RUSecure Capture the Flag contest crowns champion at event finals
A full day of competition and some creative answers to challenges allowed one team to reign supreme in the 2017 RUSecure Capture the Flag competition sponsored by Radford University's Department of Information Technology (DIT).
The event was held on Radford University's campus on April 29.
The “Hungry Hippos” from Thomas Jefferson High School for Science and Technology in Alexandria outlasted the competition of more than 250 students representing 63 teams from 28 high schools and three community colleges over the past six months, including the preliminary and semi-final rounds of the contest.

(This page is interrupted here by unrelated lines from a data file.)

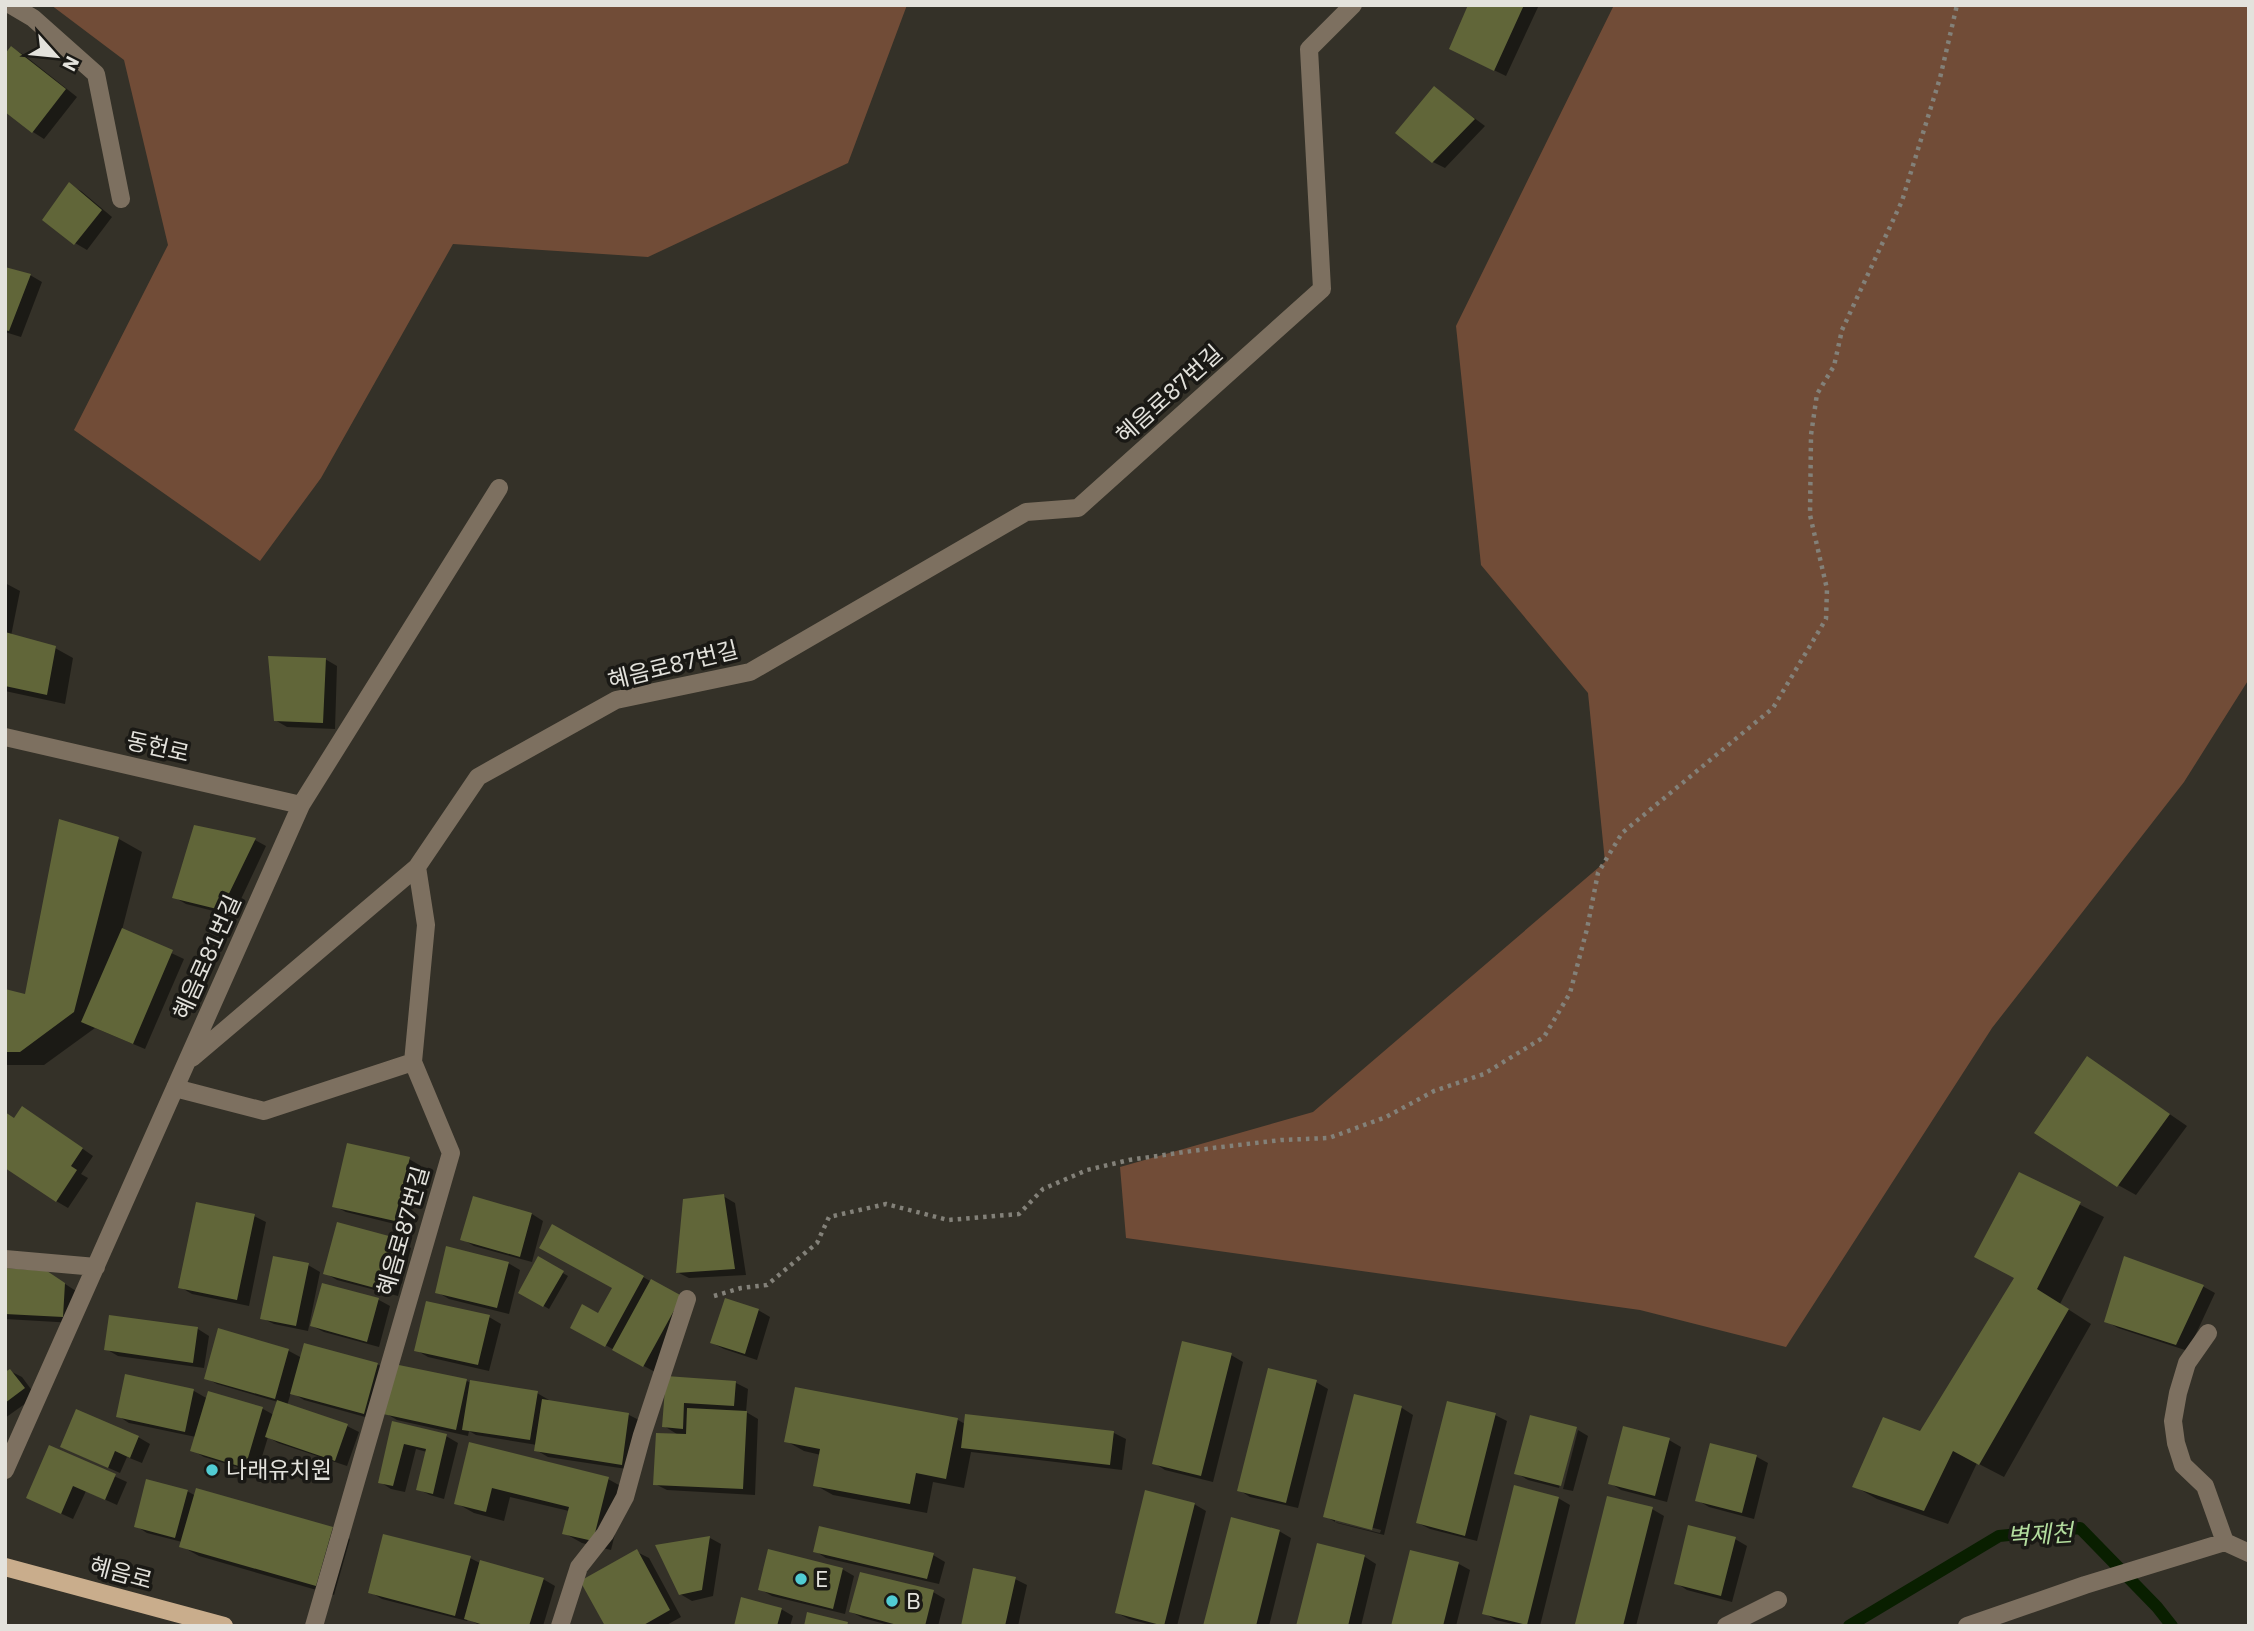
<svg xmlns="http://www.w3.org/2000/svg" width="2254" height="1631" font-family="'IBM Plex Sans','Noto Sans KR',sans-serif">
<rect width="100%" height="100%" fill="#343128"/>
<path fill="#714c37" d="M51,5H907L848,163L648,257L453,244L321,478L260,561L74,430L168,245L124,60Z
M1614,5H2249V679L2184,782L1992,1028L1786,1347L1640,1310L1126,1238L1120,1167L1313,1112L1605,862L1588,693L1481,565L1456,326Z"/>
<path fill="#0007" fill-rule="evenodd" d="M1470,5H1539L1506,76L1463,55Z
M12,48L24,55L77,97L44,139L33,132Z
M1435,89L1485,126L1445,168L1433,162Z
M69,185L81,191L112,217L87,250L75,243Z
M5,269L30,275L42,282L21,337L5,332Z
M5,583L20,591L11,636L55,648L73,658L65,704L5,691Z
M325,659L337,666L335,729L287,727L275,720Z
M119,839L142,852L122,930L184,959L145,1049L95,1028L44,1065H5V991L27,996Z
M255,840L266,846L233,916L186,904L174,897Z
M2088,1058L2187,1126L2136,1195L2118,1185Z
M34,1115L93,1156L81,1174L88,1178L68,1208L56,1201L15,1120Z
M409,1159L421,1166L407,1227L346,1212L334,1206Z
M2020,1174L2104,1217L2060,1304L2091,1324L2004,1477L1977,1463L1948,1524L1877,1499L1854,1486L1921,1434L2016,1278Z
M723,1196L735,1203L746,1275L689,1278L677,1272Z
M474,1198L532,1214L543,1221L532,1262L474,1246L462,1239Z
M254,1216L266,1222L249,1306L192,1294L180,1287Z
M552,1227L692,1304L655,1372L572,1327L599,1315L614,1287Z
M399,1241L411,1248L398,1296L337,1280L325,1273Z
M539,1259L568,1276L549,1309L520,1292Z
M2126,1259L2204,1287L2215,1293L2188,1351L2118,1328L2106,1321Z
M508,1263L520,1270L509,1314L449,1299L437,1292Z
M308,1265L320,1272L308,1331L274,1324L262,1318Z
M5,1270L59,1280L76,1291L74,1323L5,1319Z
M324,1285L379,1300L390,1306L379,1347L324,1332L312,1326Z
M758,1310L770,1317L757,1360L724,1349L712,1343Z
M489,1317L501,1324L489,1371L428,1357L416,1350Z
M198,1329L209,1336L204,1368L118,1356L106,1349Z
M219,1331L289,1351L302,1358L377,1364L389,1371L376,1420L304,1400L291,1392L287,1406L347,1426L359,1432L347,1466L278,1443L268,1437L257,1473L204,1457L192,1450L196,1437L129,1423L118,1416L126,1376L194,1391L208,1399L209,1393L263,1409L274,1415L278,1402L217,1384L206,1378Z
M1231,1355L1243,1362L1213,1482L1165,1470L1154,1463Z
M10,1371L22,1377L36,1396L5,1418V1374Z
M668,1378L736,1383L748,1389L746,1412L758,1419L755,1495L667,1490L655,1484L680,1436L664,1426Z
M467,1381L471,1383L537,1393L549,1400V1402L629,1415L641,1421L633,1470L548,1457L536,1450L537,1445L476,1435L469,1431L468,1436L397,1420L385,1413Z
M1316,1382L1328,1389L1298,1508L1250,1497L1239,1490Z
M1355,1396L1402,1408L1413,1415L1384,1535L1337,1523L1325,1516ZM1335,1518L1381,1530L1380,1533L1335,1522Z
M1495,1415L1507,1421L1477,1541L1430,1529L1418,1523Z
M966,1416L1114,1433L1126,1439L1122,1470L971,1452L964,1488L933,1482L927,1513L833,1495L815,1485L821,1455L804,1451L786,1441L958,1420L965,1424Z
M1531,1417L1577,1430H1574L1559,1488L1528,1480L1516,1473Z
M394,1424L446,1436L458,1443L444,1499L430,1495L418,1489L427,1452L416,1449L405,1492L391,1489L380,1482Z
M1578,1430L1588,1436L1573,1491L1563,1489Z
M138,1437L150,1444L142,1463L127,1457L120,1473L62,1447Z
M1669,1440L1681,1447L1667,1502L1621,1490L1610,1483Z
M471,1445L608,1479L626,1489L611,1550L582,1543L564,1533L569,1511L510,1497L504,1521L474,1513L456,1503Z
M1712,1445L1757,1457L1768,1463L1754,1519L1709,1507L1697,1500Z
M50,1447L127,1482L117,1505L86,1491L73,1519L40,1504Z
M187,1491L196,1496L332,1528L350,1539L334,1595L199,1556L181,1546L182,1542L147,1533L136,1526Z
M1558,1498L1570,1505L1540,1626H1521L1496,1620L1484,1613Z
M1194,1504L1206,1511L1177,1626H1155L1129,1619L1117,1613Z
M1652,1509L1664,1516L1636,1626H1581Z
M1279,1531L1291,1538L1269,1626H1205Z
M710,1538L721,1544L713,1596L692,1601L680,1594Z
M1735,1539L1747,1546L1732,1602L1687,1590L1676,1583Z
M1318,1545L1365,1557L1376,1564L1361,1626H1298Z
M815,1551L933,1555L945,1562L939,1584L826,1558Z
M637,1552L649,1558L681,1617L665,1626H607Z
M470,1558L480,1563L543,1579L555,1586L543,1626H481L468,1619L467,1621L382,1599L370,1592Z
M1459,1564L1470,1570L1456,1626H1393Z
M842,1569L854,1576L845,1614L772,1596L760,1589Z
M1015,1579L1027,1585L1018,1626H963Z
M933,1592L945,1599L938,1626H892L863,1618L851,1612Z
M781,1609L793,1616L790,1626H736Z"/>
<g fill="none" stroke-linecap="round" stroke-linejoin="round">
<path stroke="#091f00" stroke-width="12" d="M1849,1626L1999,1536L2080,1528L2157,1607L2172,1626"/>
</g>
<path fill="#616639" d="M1468,5H1524L1494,71L1449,49Z
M11,46L66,89L32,133L5,112V54Z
M1434,86L1475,119L1432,163L1395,133Z
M69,182L102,210L74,245L42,220Z
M5,267L31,274L9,331L5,330Z
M5,632L56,646L47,695L5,686Z
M268,656L326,658L323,723L274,721Z
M59,819L119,837L74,1012L20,1052H5V989L25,994Z
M194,825L256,838L221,910L172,898Z
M122,928L173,950L133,1044L81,1022Z
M2087,1056L2170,1114L2117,1187L2034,1133Z
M22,1106L83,1148L71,1166L77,1170L56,1202L5,1168V1112L14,1118Z
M347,1143L410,1157L395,1221L332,1207Z
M2019,1172L2081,1202L2037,1289L2069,1309L1979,1465L1953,1451L1924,1511L1852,1487L1883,1417L1920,1431L2014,1278L1974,1257Z
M724,1194L735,1269L676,1273L683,1199Z
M473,1196L532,1213L520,1257L460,1240Z
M196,1202L255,1214L237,1300L178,1288Z
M337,1222L400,1239L386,1291L323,1274Z
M552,1224L644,1276L605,1347L570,1328L582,1304L598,1313L612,1288L539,1248Z
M446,1246L509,1262L497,1308L435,1293Z
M273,1256L309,1263L296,1326L260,1319Z
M538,1256L564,1271L543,1307L518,1293Z
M2124,1256L2204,1285L2176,1345L2104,1322Z
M5,1268L47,1271L65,1283L63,1317L5,1314Z
M651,1279L682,1296L643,1367L612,1350Z
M322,1283L379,1298L367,1342L310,1326Z
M725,1298L759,1309L745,1354L710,1343Z
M426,1301L490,1315L478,1365L414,1351Z
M109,1315L198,1327L193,1363L104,1350Z
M218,1328L289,1349L275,1399L204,1379Z
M1182,1341L1232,1353L1201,1476L1152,1464Z
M304,1343L378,1363L364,1414L290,1394Z
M394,1364L467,1379L456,1430L383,1414Z
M1268,1368L1317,1380L1286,1503L1237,1491Z
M10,1369L25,1388L5,1403V1372Z
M125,1374L194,1389L185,1432L116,1417Z
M666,1376L736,1381L734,1406L684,1403L683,1429L662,1427Z
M470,1380L538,1391L530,1440L462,1430Z
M795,1387L958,1418L946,1479L916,1473L910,1504L813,1486L820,1449L784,1442Z
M208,1391L263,1407L245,1468L190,1451Z
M1354,1394L1402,1406L1372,1530L1323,1517Z
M542,1399L629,1413L622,1465L534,1451Z
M277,1400L348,1424L335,1461L265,1437Z
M1447,1401L1496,1413L1465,1536L1416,1523Z
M687,1408L747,1411L743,1489L653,1485L656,1433L686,1434Z
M76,1409L139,1436L130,1458L115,1451L108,1468L60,1447Z
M965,1414L1114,1431L1110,1465L961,1448Z
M1530,1415L1577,1427L1561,1486L1514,1474Z
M392,1421L447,1434L433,1494L416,1490L426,1449L404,1444L393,1486L378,1483Z
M1623,1426L1670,1438L1655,1496L1608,1484Z
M469,1442L609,1477L593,1541L562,1534L569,1507L492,1488L486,1512L454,1504Z
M1710,1443L1757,1455L1742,1513L1695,1501Z
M49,1445L116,1474L105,1500L73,1486L61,1514L26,1498Z
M146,1479L188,1490L175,1538L134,1527Z
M1514,1485L1559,1497L1527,1625L1482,1614Z
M196,1488L333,1527L316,1586L179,1547Z
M1145,1490L1195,1503L1164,1626L1115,1613Z
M1607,1496L1653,1507L1623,1626H1580L1575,1624Z
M1231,1517L1280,1530L1256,1626H1203Z
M1688,1525L1736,1537L1721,1596L1674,1584Z
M819,1526L934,1553L927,1579L813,1552Z
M383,1534L471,1556L455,1616L368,1593Z
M710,1536L702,1590L679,1595L655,1545Z
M1317,1543L1365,1555L1348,1626H1296Z
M637,1549L670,1610L642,1626H605L580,1581Z
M768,1549L843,1568L833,1609L758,1590Z
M1410,1550L1459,1562L1443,1626H1391Z
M480,1560L544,1578L529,1626H487L464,1619Z
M973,1568L1016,1577L1005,1626H961Z
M860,1572L934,1590L925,1626H901L849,1612Z
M741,1597L782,1608L777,1626H734Z
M807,1612L848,1622L847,1626H804Z"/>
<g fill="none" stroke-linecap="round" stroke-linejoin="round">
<path stroke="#838179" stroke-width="4.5" stroke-dasharray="3.5 5" stroke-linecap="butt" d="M714,1296L741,1288L767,1285L817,1243L829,1217L886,1204L948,1220L1019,1214L1043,1189L1087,1170L1129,1160L1213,1148L1281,1140L1329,1138L1386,1117L1434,1091L1484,1074L1544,1037L1570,993L1587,929L1598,873L1622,833L1773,708L1826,619L1827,589L1810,515L1811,435L1817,394L1834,366L1842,330L1902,201L1940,78L1957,5"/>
<path stroke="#7d7060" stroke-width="18" d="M11,5L33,18L96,74L121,199
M5,737L301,805
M192,1058L417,867
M175,1088L264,1111L413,1062
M5,1259L96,1267
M2208,1333L2187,1363L2178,1393L2173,1421L2176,1443L2183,1465L2205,1486L2225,1542
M5,1470L301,805L499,488
M2225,1542L2249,1553
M314,1626L451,1153L413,1062L426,925L417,867L478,777L616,700L750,672L1026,512L1078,508L1322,289L1309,49L1353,5
M560,1626L579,1567L605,1534L625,1497L642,1435L687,1299
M1726,1626L1778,1600
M1967,1626L2085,1585L2225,1542"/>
<path stroke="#c9ad8c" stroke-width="18" d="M5,1567L224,1626"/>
</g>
<g fill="#51ccd3" stroke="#1a1915" stroke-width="2.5">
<circle cx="212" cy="1470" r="7"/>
<circle cx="801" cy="1579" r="7"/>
<circle cx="892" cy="1601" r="7"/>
</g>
<g text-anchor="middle" stroke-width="7" stroke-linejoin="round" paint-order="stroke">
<g font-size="23" fill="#e3e2dc" stroke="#1a1915">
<text transform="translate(1169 394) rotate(-42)" y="8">혜음로87번길</text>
<text transform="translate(673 665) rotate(-14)" y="8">혜음로87번길</text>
<text transform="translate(158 747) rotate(13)" y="8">동헌로</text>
<text transform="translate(207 957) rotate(-66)" y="8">혜음로81번길</text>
<text transform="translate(403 1231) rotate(-74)" y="8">혜음로87번길</text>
<text transform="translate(121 1573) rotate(15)" y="8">혜음로</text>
</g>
<g font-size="23" fill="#e3e2dc" stroke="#1a1915" text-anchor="start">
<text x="226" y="1478">나래유치원</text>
<text x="815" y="1587">E</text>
<text x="906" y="1609">B</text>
</g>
<g font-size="24" font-style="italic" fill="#b3dd9e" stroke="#1a1915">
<text transform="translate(2040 1535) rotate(-4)" y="8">벽제천</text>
</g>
</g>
<rect width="2254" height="1631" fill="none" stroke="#e3e2dc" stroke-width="14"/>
<g transform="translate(56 56) rotate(117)" stroke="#1a1915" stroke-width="5" paint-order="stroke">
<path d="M0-5L12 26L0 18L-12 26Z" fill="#e3e2dc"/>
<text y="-10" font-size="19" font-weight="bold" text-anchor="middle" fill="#e3e2dc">N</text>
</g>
</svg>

Managed by DIT faculty and students, the contest is part of an overall effort to improve cybersecurity literacy among K-12 students across the Commonwealth. The entire event, from the preliminary round to the on-campus finals, challenges high school students to perform at extraordinary levels. Students cover a wide variety of topic areas, including the anatomy of an attack, an introduction to networking, cryptography, forensics, web security and Windows/Linux security.
Event co-chairs were Joe Chase and Prem Uppuluri.
In his closing remarks, Uppuluri praised all seven final teams in the contest.
“This was the closest competition we have had in the history of this program with very few points separating the top teams," he said.
Finishing in second place was the Poolesville High School team and the third-place finisher was the team from Deep Run High School.
Radford University alumnus Rick Schwein '83, a 31-year veteran of the FBI and the Army, delivered the keynote address in which he stressed the importance of the online activities of the contest participants.
“We need you to help us save the world” he said. “The threat of doomsday is not so much from a geopolitical entity pushing a button today but from a hacker who might gain access to dangerous weapons.”
Schwein also emphasized that life must be a balance.
“Master the virtual world, but live in the real world,” Schwein said. “Live your life in reverse. In other words, think about how you would want to be thought of and make those things happen.”